• [ASSIGNED TASK A]: Translate this sentence from the passage on Hume and consciousness into Spanish: "It is now more than two centuries since David Hume asserted that the longevity of some philosophical controversies lay in incompatibilities of definition, thus implying that their resolution required careful attention to the meanings of terms and the removal of ambiguity."
• [ASSIGNED TASK B]:
Answer these questions using the passage on Hume and consciousness:
(i) How long ago did David Hume make his assertion about philosophical controversies?
(ii) Which debates did Hume have in mind when writing the passage referred to?
(iii) What two kinds of confusion can ambiguity and equivocation fuel?
• [ASSIGNED TASK C]: Write what comes next in the passage on Hume and consciousness, picking up after its final sentence.

It is now more than two centuries since David Hume asserted that the longevity of some philosophical controversies lay in incompatibilities of definition, thus implying that their resolution required careful attention to the meanings of terms and the removal of ambiguity. He had in mind, when writing the passage above, debates about the compatibility of free will and determinism, but perhaps contemporary debates over consciousness provide equally good examples of how ambiguity and equivocation can fuel philosophical and empirical confusion, and hinder explanation.

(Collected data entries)

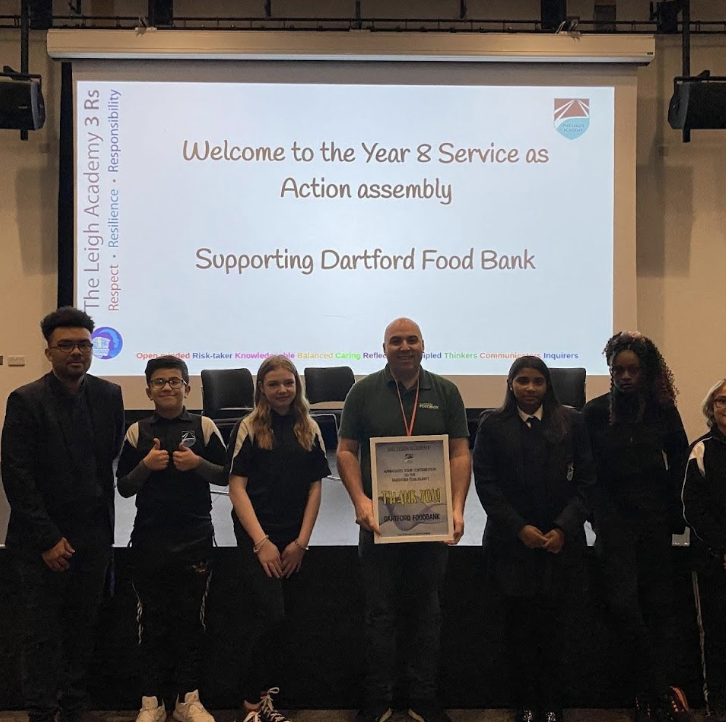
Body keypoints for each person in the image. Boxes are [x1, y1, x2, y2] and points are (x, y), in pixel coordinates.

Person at [337, 317, 471, 722]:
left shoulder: (446, 392)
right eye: (396, 341)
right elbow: (345, 451)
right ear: (384, 349)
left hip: (431, 525)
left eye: (411, 339)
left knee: (427, 613)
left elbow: (461, 453)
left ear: (423, 345)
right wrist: (360, 500)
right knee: (380, 615)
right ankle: (379, 698)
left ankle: (422, 697)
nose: (404, 346)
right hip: (379, 525)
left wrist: (457, 508)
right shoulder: (362, 393)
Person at [1, 307, 125, 722]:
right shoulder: (25, 400)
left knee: (81, 628)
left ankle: (73, 707)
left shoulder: (109, 396)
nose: (77, 352)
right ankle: (40, 711)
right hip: (41, 542)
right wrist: (48, 539)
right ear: (49, 351)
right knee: (40, 634)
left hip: (92, 537)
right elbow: (17, 477)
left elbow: (105, 461)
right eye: (66, 345)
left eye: (84, 345)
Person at [473, 356, 595, 722]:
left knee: (556, 629)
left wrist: (563, 528)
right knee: (519, 630)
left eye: (537, 381)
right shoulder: (492, 425)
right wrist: (518, 528)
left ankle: (554, 703)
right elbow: (488, 486)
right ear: (510, 384)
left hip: (561, 547)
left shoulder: (572, 421)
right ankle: (525, 703)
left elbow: (587, 483)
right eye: (522, 381)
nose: (530, 388)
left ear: (548, 385)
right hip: (512, 546)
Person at [582, 331, 691, 722]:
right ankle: (654, 687)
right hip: (613, 525)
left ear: (646, 372)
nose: (625, 377)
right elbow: (586, 472)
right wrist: (595, 515)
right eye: (618, 370)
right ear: (610, 371)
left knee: (660, 608)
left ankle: (654, 695)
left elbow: (680, 463)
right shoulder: (594, 413)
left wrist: (674, 515)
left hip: (654, 522)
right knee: (624, 606)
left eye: (633, 370)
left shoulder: (664, 410)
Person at [116, 356, 227, 722]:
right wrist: (145, 467)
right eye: (160, 382)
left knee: (191, 622)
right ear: (148, 390)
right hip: (149, 541)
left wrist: (198, 465)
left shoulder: (204, 426)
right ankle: (152, 702)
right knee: (151, 622)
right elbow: (125, 487)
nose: (167, 387)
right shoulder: (137, 431)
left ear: (187, 387)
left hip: (195, 539)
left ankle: (187, 700)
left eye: (174, 381)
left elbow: (226, 476)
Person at [227, 355, 329, 722]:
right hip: (258, 537)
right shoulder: (249, 426)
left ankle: (270, 697)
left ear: (297, 386)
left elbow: (316, 488)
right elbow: (236, 488)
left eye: (288, 383)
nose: (282, 390)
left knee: (287, 621)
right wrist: (261, 543)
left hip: (292, 539)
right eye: (274, 384)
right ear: (262, 389)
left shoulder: (310, 427)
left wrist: (301, 542)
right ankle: (251, 703)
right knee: (269, 615)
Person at [682, 378, 726, 721]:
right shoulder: (701, 450)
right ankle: (718, 704)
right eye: (722, 401)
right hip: (713, 559)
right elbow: (693, 509)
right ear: (711, 409)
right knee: (715, 632)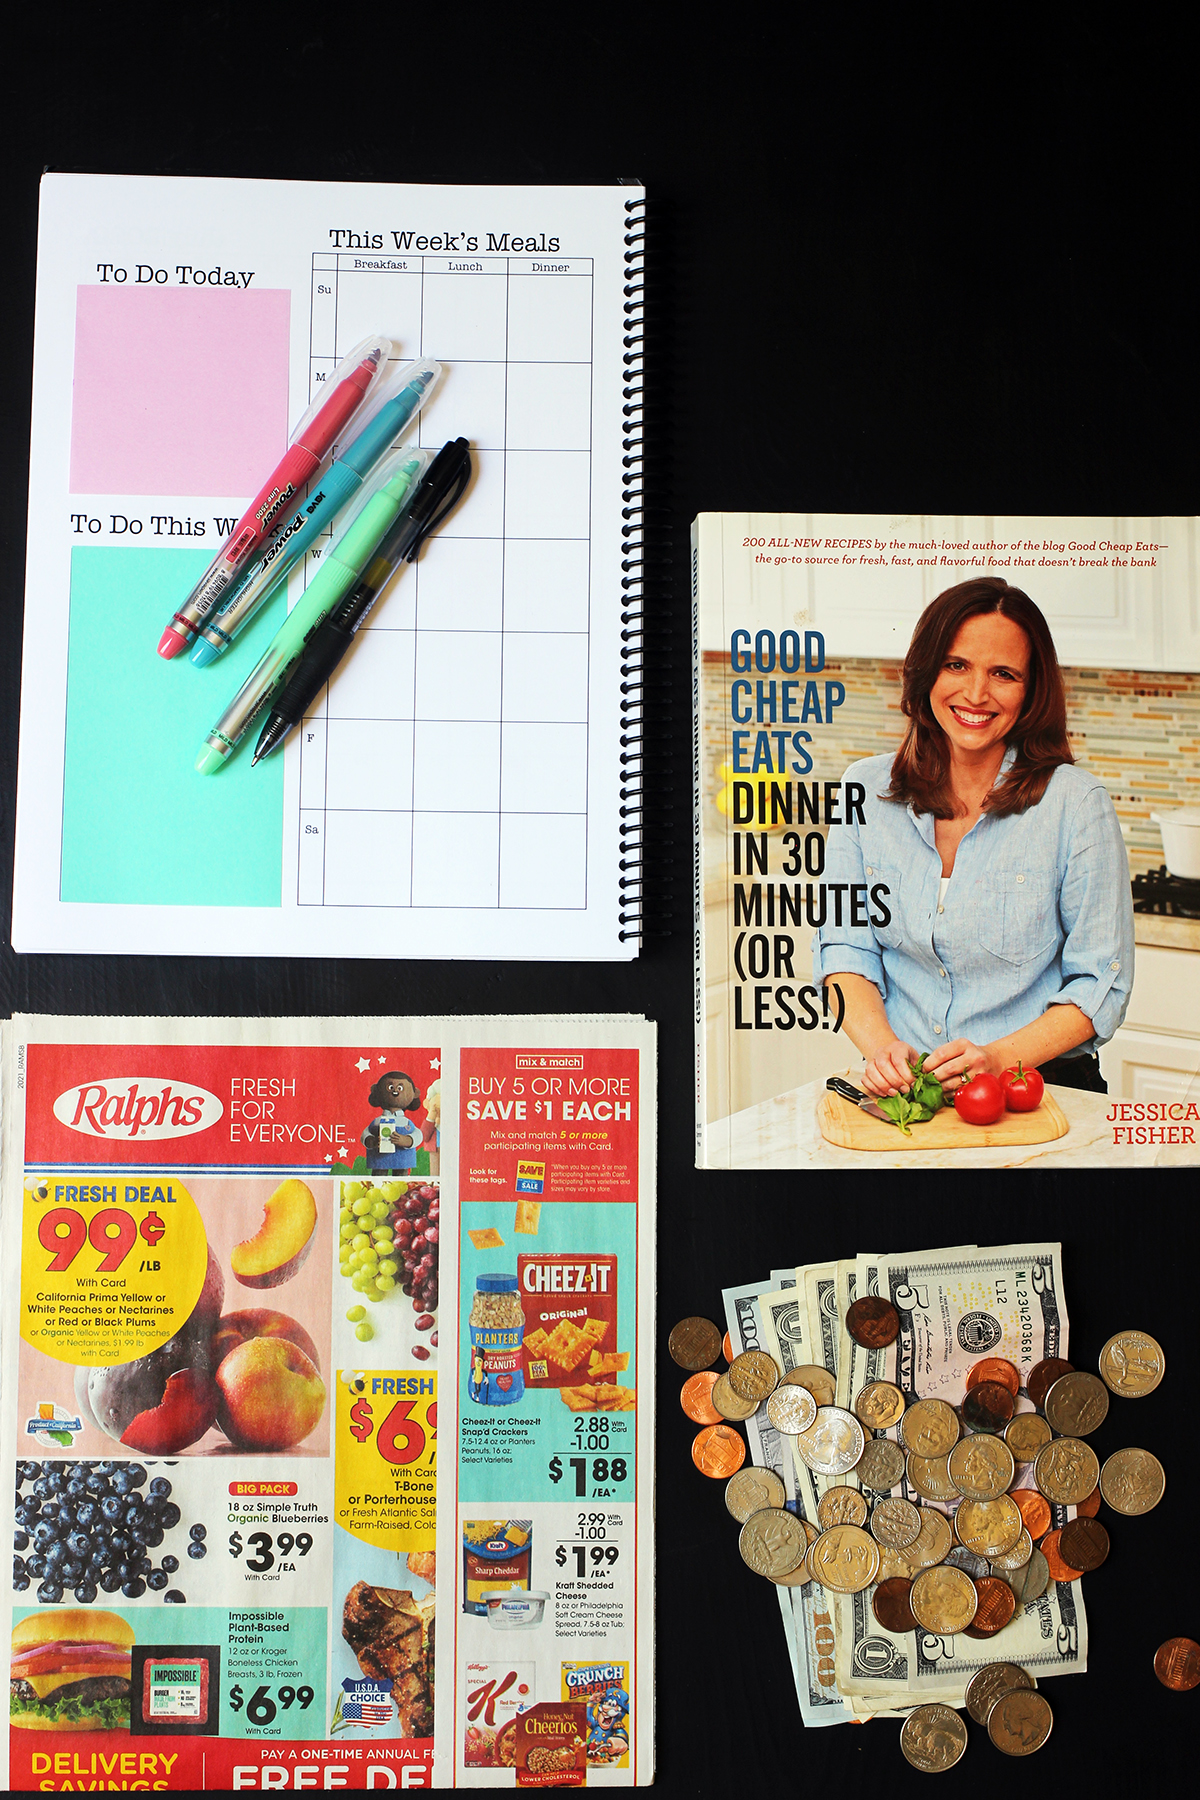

• [WRITTEN RESPONSE A]: Han pasado ya más de dos siglos desde que David Hume afirmó que la longevidad de algunas controversias filosóficas residía en incompatibilidades de definición, lo que implicaba que su resolución requería una atención cuidadosa al significado de los términos y la eliminación de la ambigüedad.

• [WRITTEN RESPONSE B]:
(i) More than two centuries ago.
(ii) Debates about the compatibility of free will and determinism.
(iii) Philosophical and empirical confusion.

• [WRITTEN RESPONSE C]:
This paper discusses why the (implied) Humean resolution is unachievable. I will argue that the main difficulty faced by anyone engaged in defining consciousness is to find a way between triviality on the one hand, and falsehood on the other (or, more accurately, probable falsehood, since there is always the possibility of unjustified truth), and that this problem is insurmountable. The best outcome would be the provision of a useful, and most probably fairly trivial, working definition or range of definitions, which furthered the empirical (and conceptual) exploration of the phenomenon or phenomena which they are intended to capture. Such working definitions of consciousness would not be definitive in the usual strict, unrevisable sense as they would need to be open to revision as investigation proceeded; if we are to explain consciousness, we have to be prepared for our conception of consciousness to change as our understanding of it improves.